John Singleton on Sony Hack: Jokes by Amy Pascal, Scott Rudin Aren't "Racist" (Guest Column)
"To hold a person’s whole life in question over flippant comments, made quickly without thought, is dangerous and un-American," the director writes for THR
This story first appeared in the Jan. 9 issue of The Hollywood Reporter magazine.
In the summer of 1991, I had my first encounter with producer Scott Rudin. We sat for a moment, making small talk, then he comes with it: "Well, the tracking this weekend says your movie is going to kill my picture, so I wanted to meet you and see who you were." The pictures opening that weekend were Regarding Henry and my first film, Boyz N the Hood. Rudin and I had a short lunch, where I learned we shared a mutual love of theater and film and nothing else. He left promising we'd find a project together. How prophetic. Years later, he bailed me out of a $2 million development debt on Shaft at MGM. Scott took it to Paramount, where we made a huge hit.
When Amy Pascal took the position of production president at Turner Pictures, one of her few jobs outside Sony, I called her and requested that she hire a black development executive. Pascal hired Damon Lee, sight unseen, on the spot. It wasn't her first black hire: Her protege, Stephanie Allain, had found my script for Boyz. Amy hashed out my deal over soul food at Aunt Kizzy's Back Porch. I'll always remember her saying, "Honey, if we make you a star, we want to keep you." I signed a three-picture deal through her coaxing.
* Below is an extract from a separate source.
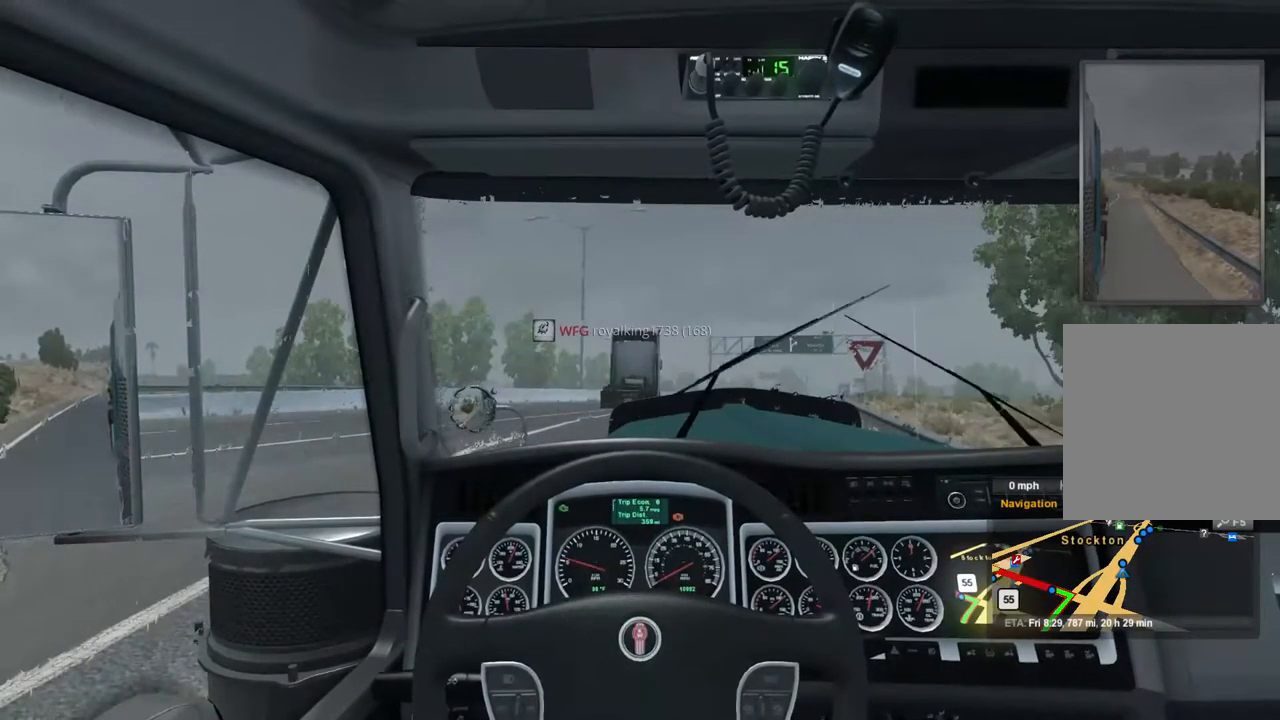
{"buttons": ["R2"], "left_stick": "center", "right_stick": "center", "events": [[200, "L2", "up"], [200, "R2", "down"]]}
Pascal's and Rudin's comments in the hacked Sony emails are troubling, but from my perspective they don't read as "racist." These two people have consistently hired people of color. They stand different from industry figures who would never hire a black person, no matter how qualified, for any position. We are currently in a polarized environment where offhand remarks told in bad taste get propagated to undermine a person's whole history. This is a dangerous thing for America and especially for Hollywood, a media community built on bad taste and candor. When I read their comments, I see the humor, even if some people would find it unacceptable.
I don't think either of these figures is racist or insensitive to any group. I've butted heads with the both of them and came out feeling I was treated fairly. Rudin, as anyone in this business knows, can be a bear to work with, but he's also one of the most intelligent, driven producers in Hollywood. Like the professor in Whiplash, he demands the most from everyone. I learned a lot working with him.
Pascal and I made other pictures, and she was the first studio head to give me contractual final cut, the holy grail for directors. The success of our picture Baby Boy helped establish the financial precedent for Sony to continue making African-American-themed pictures and led to a whole new division, Screen Gems.
I've been in this business for over 20 years now. And I'm pretty sure I have a rep -- for better or worse -- of calling it like I see it. The news headlines are dominated by stories built on race: the striking visual of Barack Obama, the first African-American president; a video of Eric Garner being choked to death by Staten Island police; the Hands Up/I Can't Breathe marches; and Bill Cosby being accused of drugging and raping several women (most of them white). All of these real-world concerns are creating an atmosphere of fear. Fear makes people act irrational.
What does this have to do with leaked emails?
Everything. Does anyone recall the Salem witch hunt trials? Creative people and the facilitators of creativity cannot fully function in a fearful environment. Yes, mutual respect is needed, but who wants to kvetch over every word said even in private? There really is no privacy anymore in a social media culture.
I'm sure everyone has conversations over email that they'd rather not have made public. But to hold a person's whole life in question over flippant comments, made quickly without thought, is dangerous and un-American. HUAC anybody? Been there, done that. But then, again, Hollywood is sequel-driven.
Writer-director John Singleton's credits include Boyz N the Hood.